We did not expect to become advocates. But in the months after the fire, we kept running into the same impossible questions from other families — questions about forbearance, credit and what their mortgage servicer was actually required to do. Nobody had clear answers, so we founded Disaster Mortgage Relief and have spent the past year listening to hundreds of families across the Palisades and Altadena navigate a financial system that was simply not built for what we are living through.
That experience is what brings us to Assembly Bill 1847. The California Bankers Association recently argued that this bill — which would extend and strengthen mortgage protections established under last year’s fire emergency mortgage relief law, AB 238 — could end up restricting access to credit.
We want to engage with that, because we think it gets the situation almost entirely backwards.
AB 238 gave people whose homes burned up to 12 months of mortgage forbearance. But the rebuilding timeline in the Palisades and Altadena is not 12 months. Debris removal, utility restoration, insurance disputes, permit approvals, contractor shortages and construction inflation have made this a multi-year process for virtually everyone we work with.
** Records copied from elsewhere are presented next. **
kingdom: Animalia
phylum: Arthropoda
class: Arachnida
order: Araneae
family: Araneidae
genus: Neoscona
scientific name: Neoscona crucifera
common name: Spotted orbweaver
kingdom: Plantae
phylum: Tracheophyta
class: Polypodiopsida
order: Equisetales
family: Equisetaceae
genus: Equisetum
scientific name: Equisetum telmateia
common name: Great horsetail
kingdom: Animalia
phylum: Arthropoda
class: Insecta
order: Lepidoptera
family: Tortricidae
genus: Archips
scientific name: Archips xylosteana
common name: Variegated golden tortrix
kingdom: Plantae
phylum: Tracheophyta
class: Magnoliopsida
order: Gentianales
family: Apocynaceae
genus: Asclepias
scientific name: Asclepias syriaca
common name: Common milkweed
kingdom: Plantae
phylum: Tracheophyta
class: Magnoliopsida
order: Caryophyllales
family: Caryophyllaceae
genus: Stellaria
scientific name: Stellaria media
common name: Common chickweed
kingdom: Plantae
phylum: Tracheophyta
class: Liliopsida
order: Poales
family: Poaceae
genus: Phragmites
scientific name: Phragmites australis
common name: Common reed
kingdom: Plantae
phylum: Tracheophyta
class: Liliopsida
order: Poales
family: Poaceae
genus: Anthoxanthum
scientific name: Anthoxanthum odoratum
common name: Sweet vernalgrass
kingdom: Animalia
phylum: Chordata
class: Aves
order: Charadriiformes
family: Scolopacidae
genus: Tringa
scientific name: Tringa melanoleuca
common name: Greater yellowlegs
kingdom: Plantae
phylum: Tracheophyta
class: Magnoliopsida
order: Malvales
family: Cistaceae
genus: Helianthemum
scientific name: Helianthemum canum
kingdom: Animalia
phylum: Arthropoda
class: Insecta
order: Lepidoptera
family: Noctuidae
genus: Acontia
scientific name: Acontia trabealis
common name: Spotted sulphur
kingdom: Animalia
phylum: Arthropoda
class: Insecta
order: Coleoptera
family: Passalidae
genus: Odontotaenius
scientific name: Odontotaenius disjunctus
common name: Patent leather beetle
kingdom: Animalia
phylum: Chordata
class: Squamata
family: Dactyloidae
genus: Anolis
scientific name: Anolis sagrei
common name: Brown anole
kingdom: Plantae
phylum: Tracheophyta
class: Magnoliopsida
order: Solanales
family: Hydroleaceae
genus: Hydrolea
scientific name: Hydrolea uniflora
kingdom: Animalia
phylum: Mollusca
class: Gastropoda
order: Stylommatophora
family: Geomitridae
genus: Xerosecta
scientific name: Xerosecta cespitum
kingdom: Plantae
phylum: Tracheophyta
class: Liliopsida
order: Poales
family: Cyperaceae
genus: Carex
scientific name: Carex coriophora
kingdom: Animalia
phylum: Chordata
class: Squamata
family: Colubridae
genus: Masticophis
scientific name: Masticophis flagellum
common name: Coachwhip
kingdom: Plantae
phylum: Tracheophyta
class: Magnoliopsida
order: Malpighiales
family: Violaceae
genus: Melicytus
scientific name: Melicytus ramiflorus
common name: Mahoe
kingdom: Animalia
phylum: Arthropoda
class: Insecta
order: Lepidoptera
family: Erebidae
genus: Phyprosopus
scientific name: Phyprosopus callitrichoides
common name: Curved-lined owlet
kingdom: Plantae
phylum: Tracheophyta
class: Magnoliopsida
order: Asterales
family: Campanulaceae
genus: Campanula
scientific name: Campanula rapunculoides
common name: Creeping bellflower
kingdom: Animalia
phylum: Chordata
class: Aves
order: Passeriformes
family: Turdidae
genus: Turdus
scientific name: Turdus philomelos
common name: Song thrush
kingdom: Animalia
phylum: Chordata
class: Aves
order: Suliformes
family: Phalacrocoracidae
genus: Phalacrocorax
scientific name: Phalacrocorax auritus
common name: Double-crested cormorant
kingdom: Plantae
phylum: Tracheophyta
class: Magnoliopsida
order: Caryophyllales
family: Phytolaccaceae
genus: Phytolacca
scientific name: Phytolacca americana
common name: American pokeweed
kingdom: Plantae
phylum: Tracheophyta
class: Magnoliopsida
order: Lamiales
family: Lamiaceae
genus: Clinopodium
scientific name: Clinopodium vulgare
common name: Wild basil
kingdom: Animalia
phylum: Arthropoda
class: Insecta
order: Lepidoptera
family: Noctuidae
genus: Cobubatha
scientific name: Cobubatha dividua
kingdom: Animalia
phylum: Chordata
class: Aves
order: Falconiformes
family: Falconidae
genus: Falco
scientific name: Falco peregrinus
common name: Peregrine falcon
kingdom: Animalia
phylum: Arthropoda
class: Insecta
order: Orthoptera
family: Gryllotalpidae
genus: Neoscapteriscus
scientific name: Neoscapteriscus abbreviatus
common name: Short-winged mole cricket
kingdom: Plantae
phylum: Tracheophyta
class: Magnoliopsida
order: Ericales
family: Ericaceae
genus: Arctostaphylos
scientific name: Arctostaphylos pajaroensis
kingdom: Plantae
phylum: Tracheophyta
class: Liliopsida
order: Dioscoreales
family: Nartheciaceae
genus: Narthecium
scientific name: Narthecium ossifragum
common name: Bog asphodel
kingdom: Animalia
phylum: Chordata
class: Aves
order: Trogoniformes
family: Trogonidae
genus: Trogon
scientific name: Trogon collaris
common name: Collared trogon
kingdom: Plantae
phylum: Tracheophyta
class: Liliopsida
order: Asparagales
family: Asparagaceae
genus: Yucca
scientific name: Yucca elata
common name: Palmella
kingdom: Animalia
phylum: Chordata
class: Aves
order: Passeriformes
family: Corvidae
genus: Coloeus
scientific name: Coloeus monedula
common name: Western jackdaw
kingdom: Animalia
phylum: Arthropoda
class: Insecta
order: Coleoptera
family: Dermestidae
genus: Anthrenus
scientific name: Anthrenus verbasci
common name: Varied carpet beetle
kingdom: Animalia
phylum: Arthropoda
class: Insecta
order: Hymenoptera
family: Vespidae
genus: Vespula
The original forbearance framework was built around a recovery timeline that does not exist in reality. Now that fire survivors’ forbearance periods are expiring, we are watching the consequences in real time: Families who were current on their mortgages before the January 2025 fire — who followed every rule — are seeing their credit scores fall by 200, 300, even 400 points.
Some are being pushed toward foreclosure. Some are being handed balloon payments of $100,000 or more, due at the exact moment they are trying to finance construction.
This is not a story about irresponsible borrowers. These are teachers, small business owners, young families who made these neighborhoods what they were. Most still desperately want to come home. But the financial pressure is forcing many of them out for good.
We understand lenders need predictable rules and functioning credit markets. California cannot solve one crisis by creating another. But the greater threat to future lending is not temporary forbearance; it is mass borrower failure, collapsing credit, abandoned rebuilds and neighborhoods that never recover.
AB 1847 does not forgive debt. It does not eliminate lender rights. It does not tell banks they won’t be repaid. It allows payments to be deferred during rebuilding and moved to the loan’s back end.
The CARES Act, which gave borrowers of federally-backed mortgages up to 360 days’ relief during the COVID-19 pandemic, demonstrated that similar structures were operationally feasible on a national scale.
For many families, freeing up two or three years of principal and interest and applying that money to construction is the difference between rebuilding and permanently leaving. It requires no taxpayer money; it simply restructures debt that already exists so families have a realistic chance to come home.
In our case, my family is still in Tennessee, saving every dime we can to hopefully afford to rebuild the home we lost.
Climate events are no longer temporary and localized. They destroy entire communities at once and displace families for years. The financial infrastructure around homeownership needs to catch up to that reality.
The question before California is simple: when disaster survivors are trapped between a destroyed home and a mortgage system that no longer matches modern recovery, will we force families into financial collapse or adapt the system to the world we now live in?